SAMW warns MPs over CAP reform

The prospect for Scottish meat production is “far from rosy” unless there is intervention to boost livestock supply, the president of the Scottish Association of Meat Wholesalers (SAMW) has warned MPs.

In a letter to Scottish Secretary Michael Moore, SAMW president Alan McNaughton said there was widespread concern in rural communities over the potential effect of CAP reform in Scotland and that action needed to be taken.

He said: “Without the right interventions at the right times, the prospect is very far from rosy. A ‘no change’ scenario will, at best, show some very small sign of recovery two years from now. However, this would be more than offset by the year-on-year decline in heifer numbers over the same period. This is precisely why we believe strongly that new support measures for calf production and, possibly, lamb production are absolutely crucial to the future of one of Scotland’s finest and most important industries and the communities which depend on it.

SAMW and Quality Meat Scotland are undertaking deep analysis of the current livestock supply situation and what it illustrates for future prospects.

McNaughton urged the minister to “act in the best interests of Scottish agriculture”, arguing that the nation must be treated differently from the rest of the UK in the forthcoming discussions over CAP due to its different agricultural make-up.

He pointed out that:
• 85% of Scotland is categorised as a Less Favoured Area (LFA), compared to 16% in and 81% in Wales;
• Grassland and rough grazing forms 79% of the Scottish agricultural land, opposed to an overall UK figure of 61%;
• Scotland has a higher proportion of beef breeding cows compared to dairy. Beef breeds account for 72% of the breeding herd in Scotland compared to 40% in England or 46% in Wales;
• The proportion of calves sired by a beef bull in Scotland is 83%, compared to 63% in England or 66% in Wales;
• The percentage of total agricultural output in Scotland from beef production is 24% and from sheep production is 10%. In the UK 14% is from beef and 6% from sheep;
• The average suckler herd in Scotland is 49 cows and the average ewe flock is 262 ewes. In the UK the average is 27 cows and 215 ewes;
• The average Pillar 1 payment in Scotland is €130 per hectare compared with a €229 average in the rest of the UK and an EU average of €268. In each case the Scottish figure is only 48% of that received elsewhere in Europe.

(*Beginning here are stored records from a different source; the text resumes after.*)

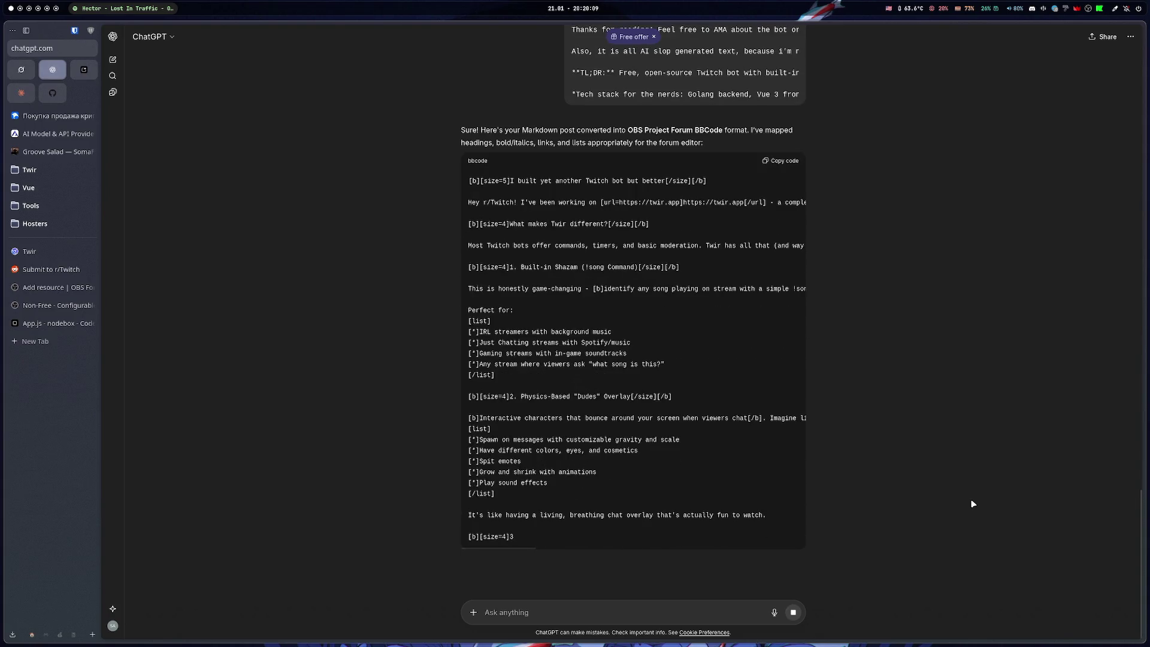
scroll(911, 339, "up", 6)
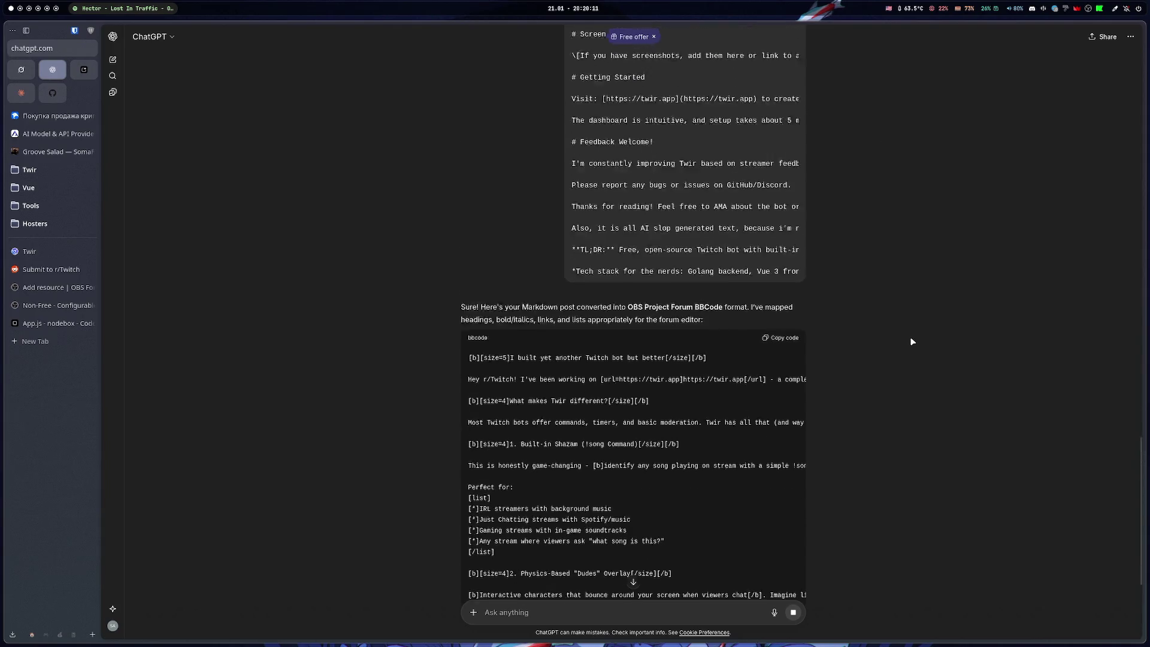
scroll(923, 309, "up", 10)
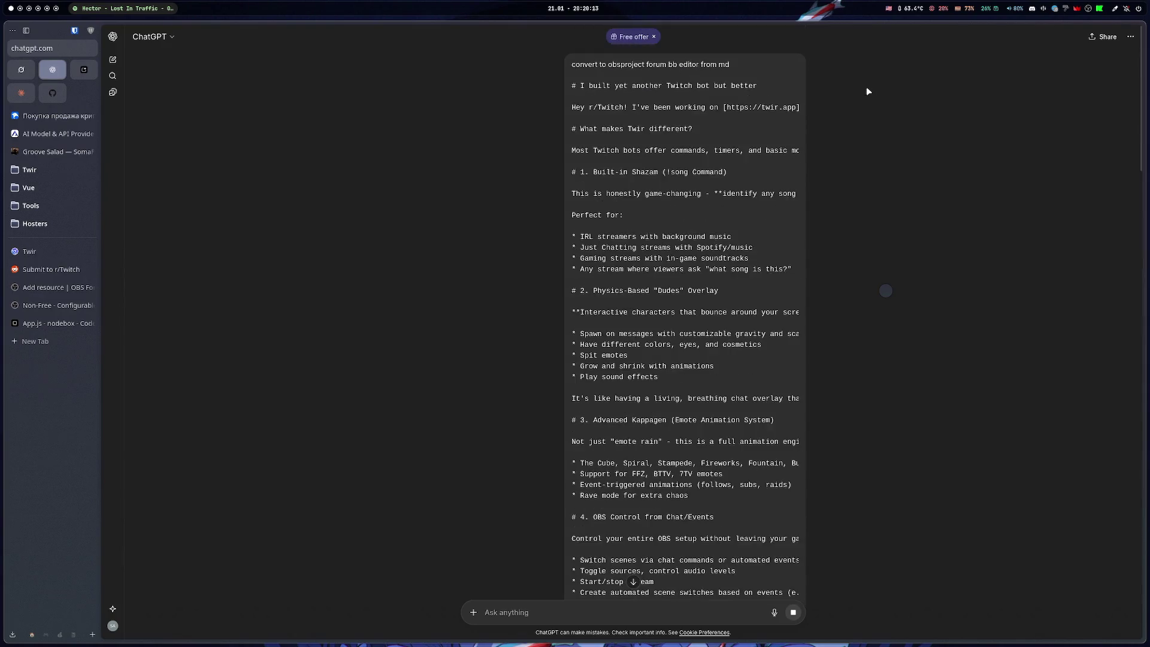
mouse_move(578, 64)
left_mouse_down()
mouse_move(689, 197)
mouse_move(695, 156)
mouse_move(704, 328)
mouse_move(785, 292)
left_mouse_up()
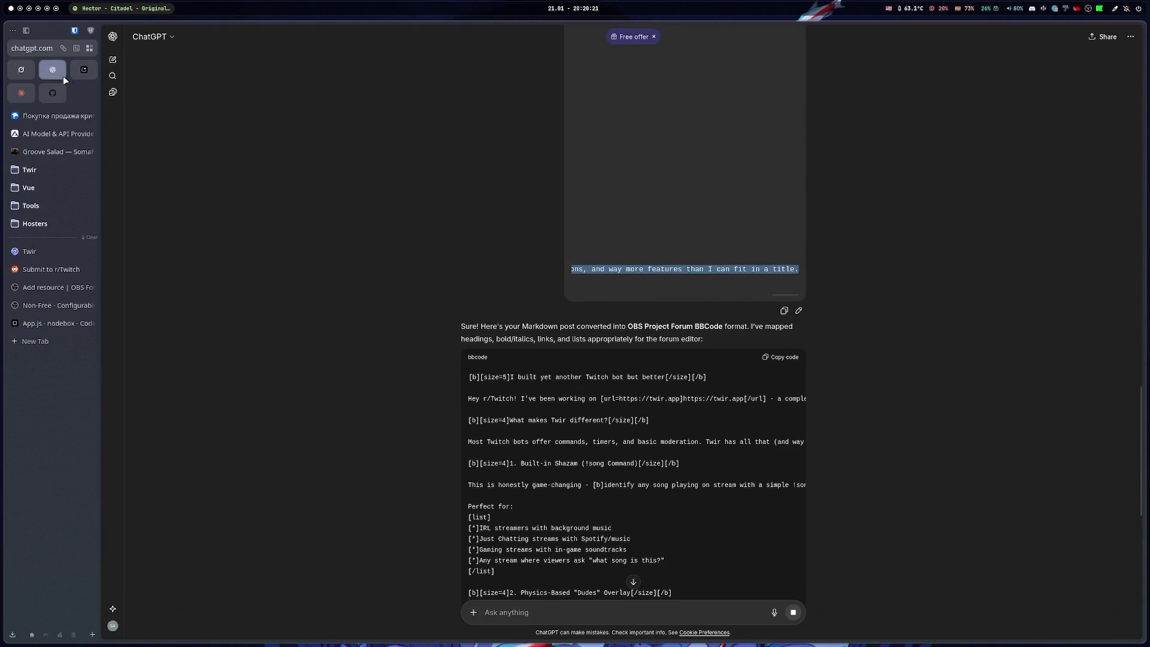
key("alt+4")
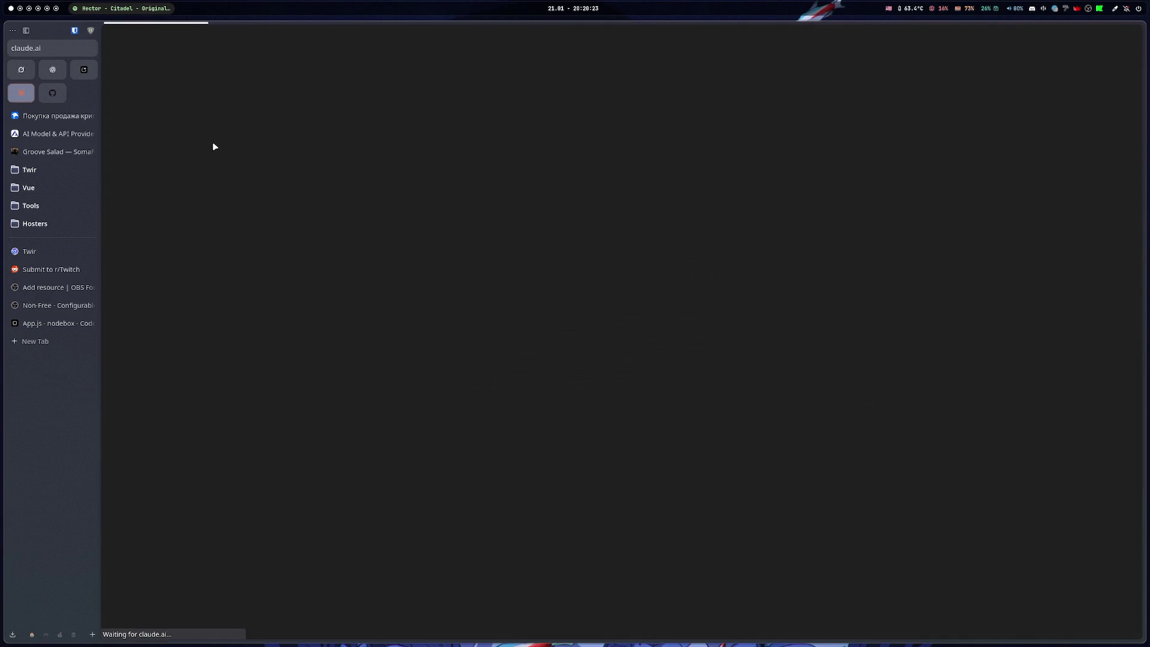
Send the pasted Markdown post to Claude for BBCode conversion, then return to ChatGPT
key("ctrl+v")
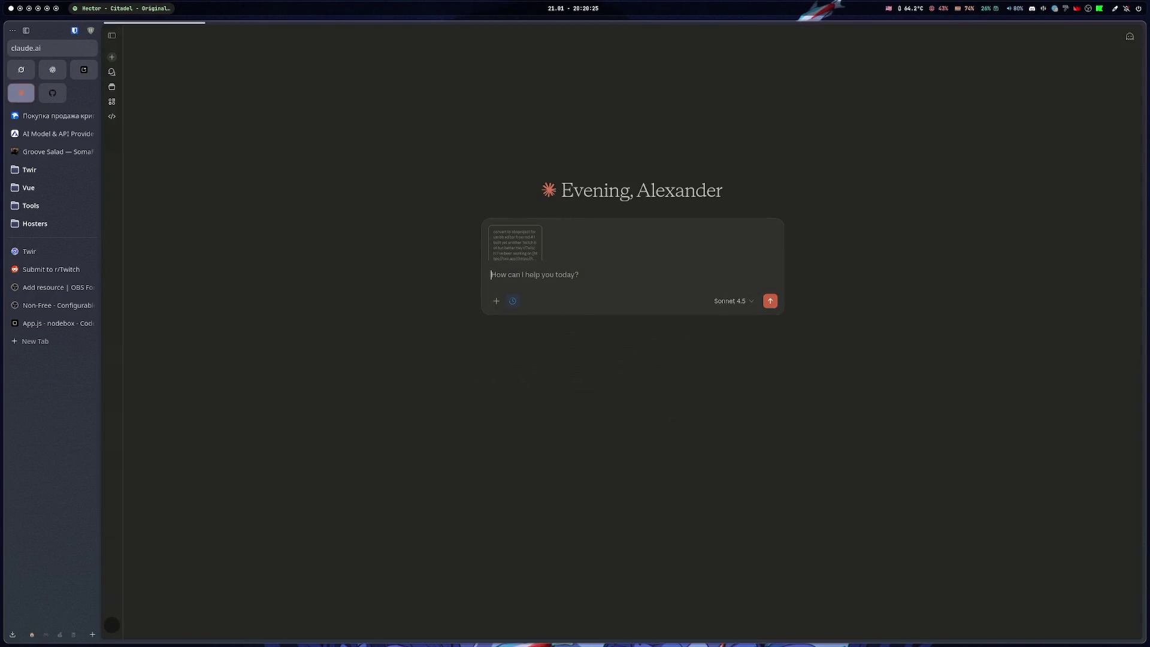
key("Return")
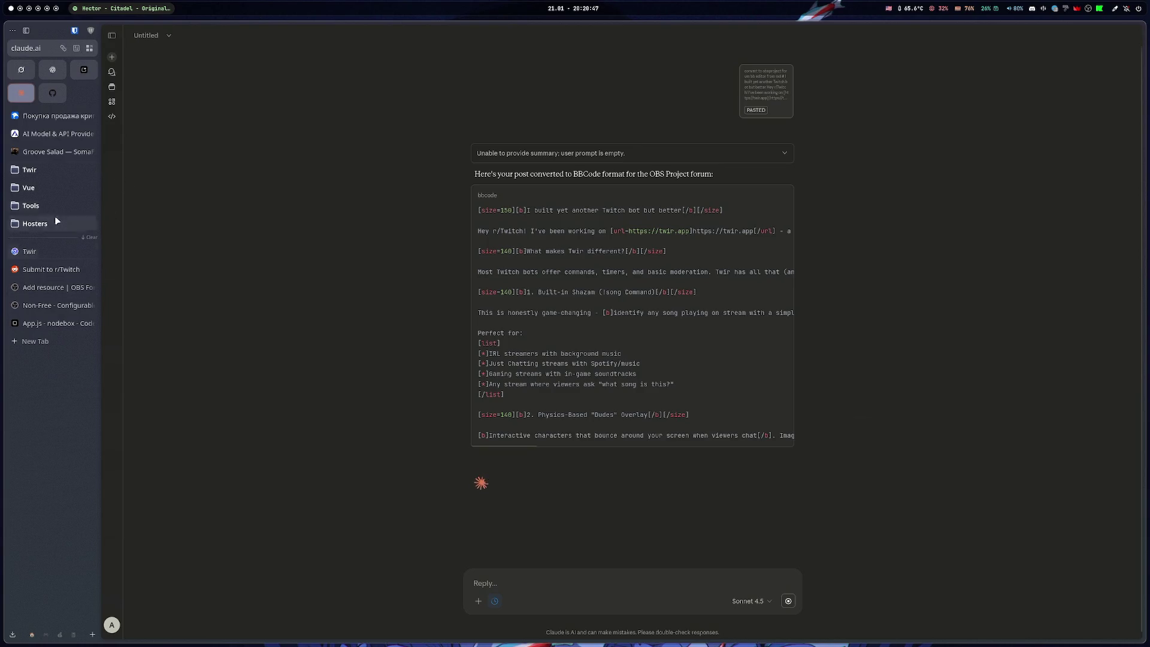
left_click(53, 69)
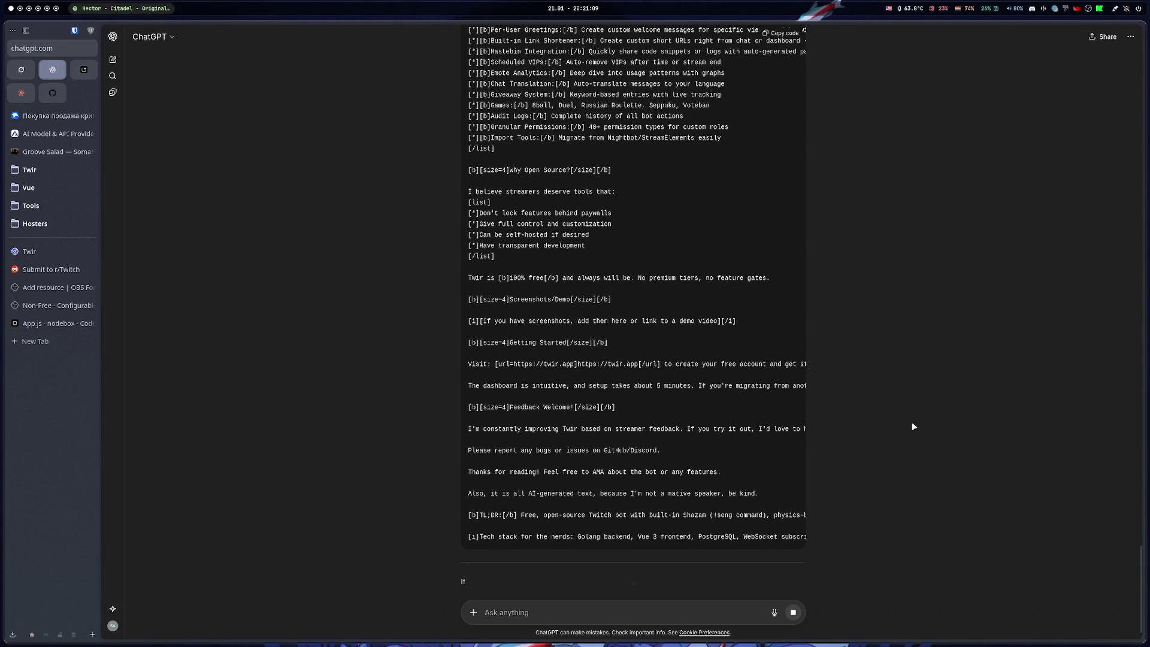
Copy ChatGPT's BBCode reply and paste it into the OBS Forums resource Description editor
scroll(911, 425, "up", 8)
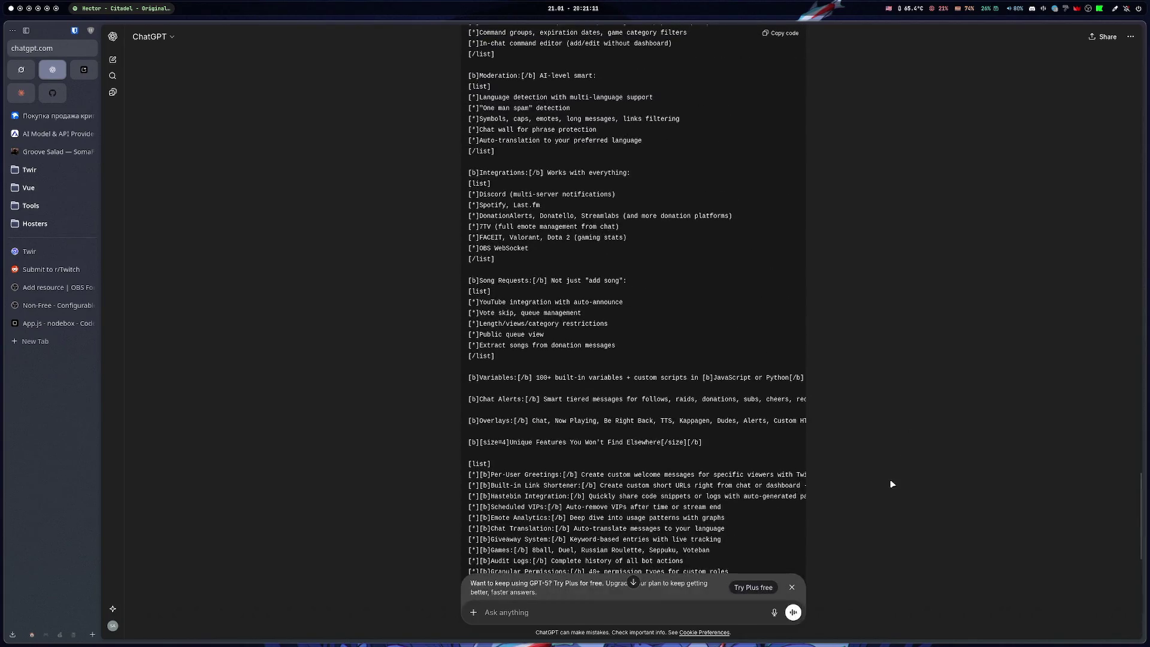
left_click(779, 34)
left_click(51, 287)
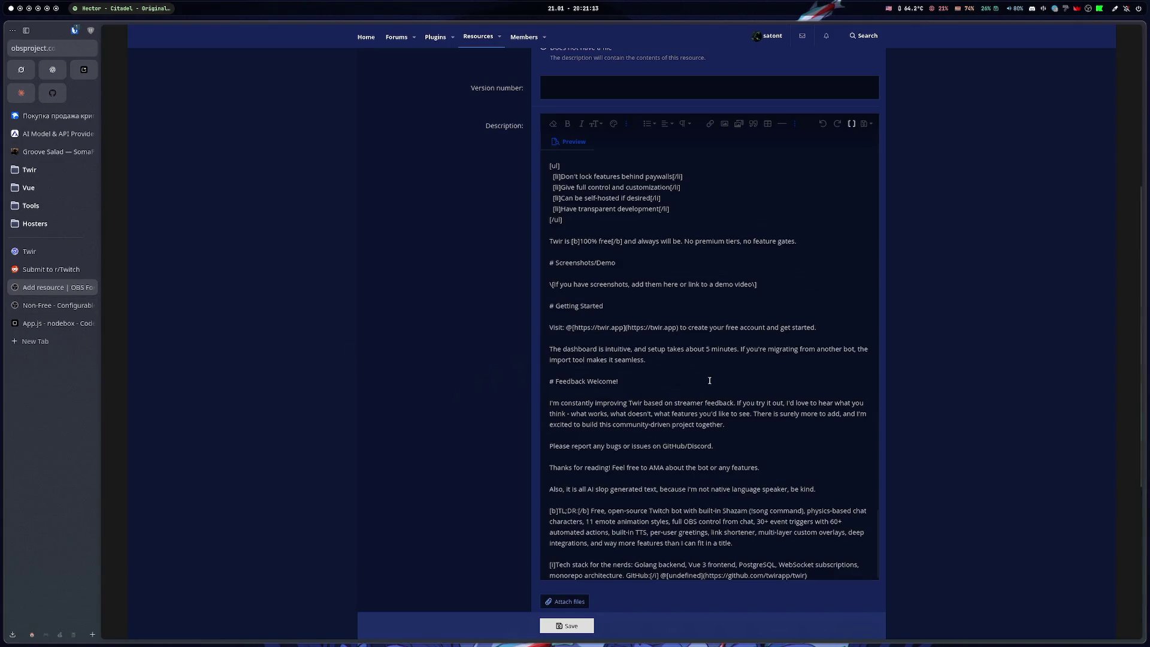
key("ctrl+v")
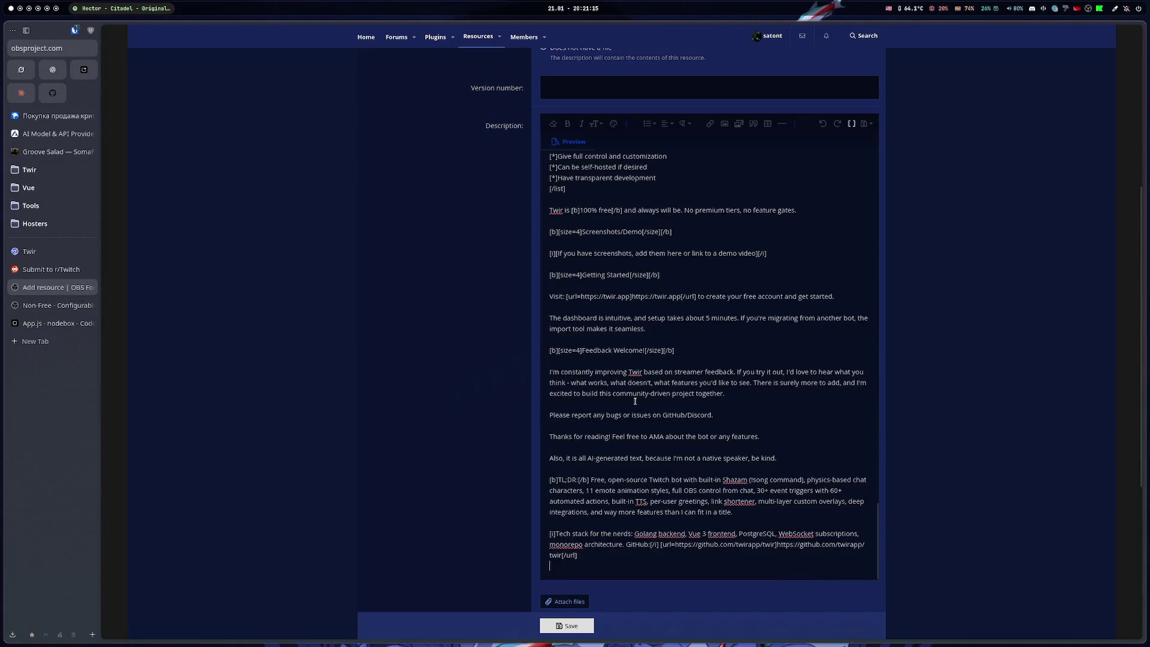
scroll(643, 405, "down", 1)
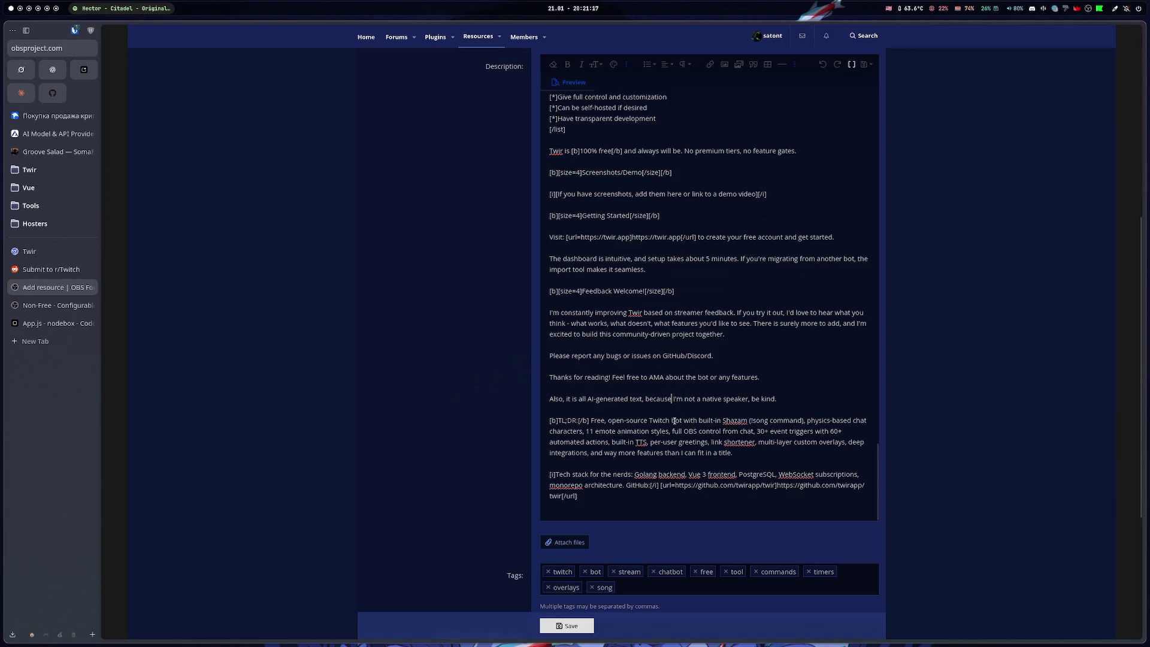
left_click(793, 399)
Search for 'free', then delete the '100% free' sentence and the Screenshots/Demo placeholder lines
key("ctrl+f")
type("free")
key("Return")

McNaughton acknowledged that coupled payments for Scottish beef calves exist under the Scottish Beef Calf Scheme, but pointed out that current payments account for less than 1% of the available UK budget for coupled payments.

He said: “To continue to suggest that traditional market conditions will deliver sustainable food production in the vulnerable regions of the UK is naive to say the least. I cannot emphasise enough how important it is to ensure that Scotland’s needs are met in the forthcoming EU negotiations.”

The letter was copied to Defra Minister Owen Paterson, Scottish MEP George Lyon, and Scottish Minister for Rural Affairs and the Environment Richard Lochhead.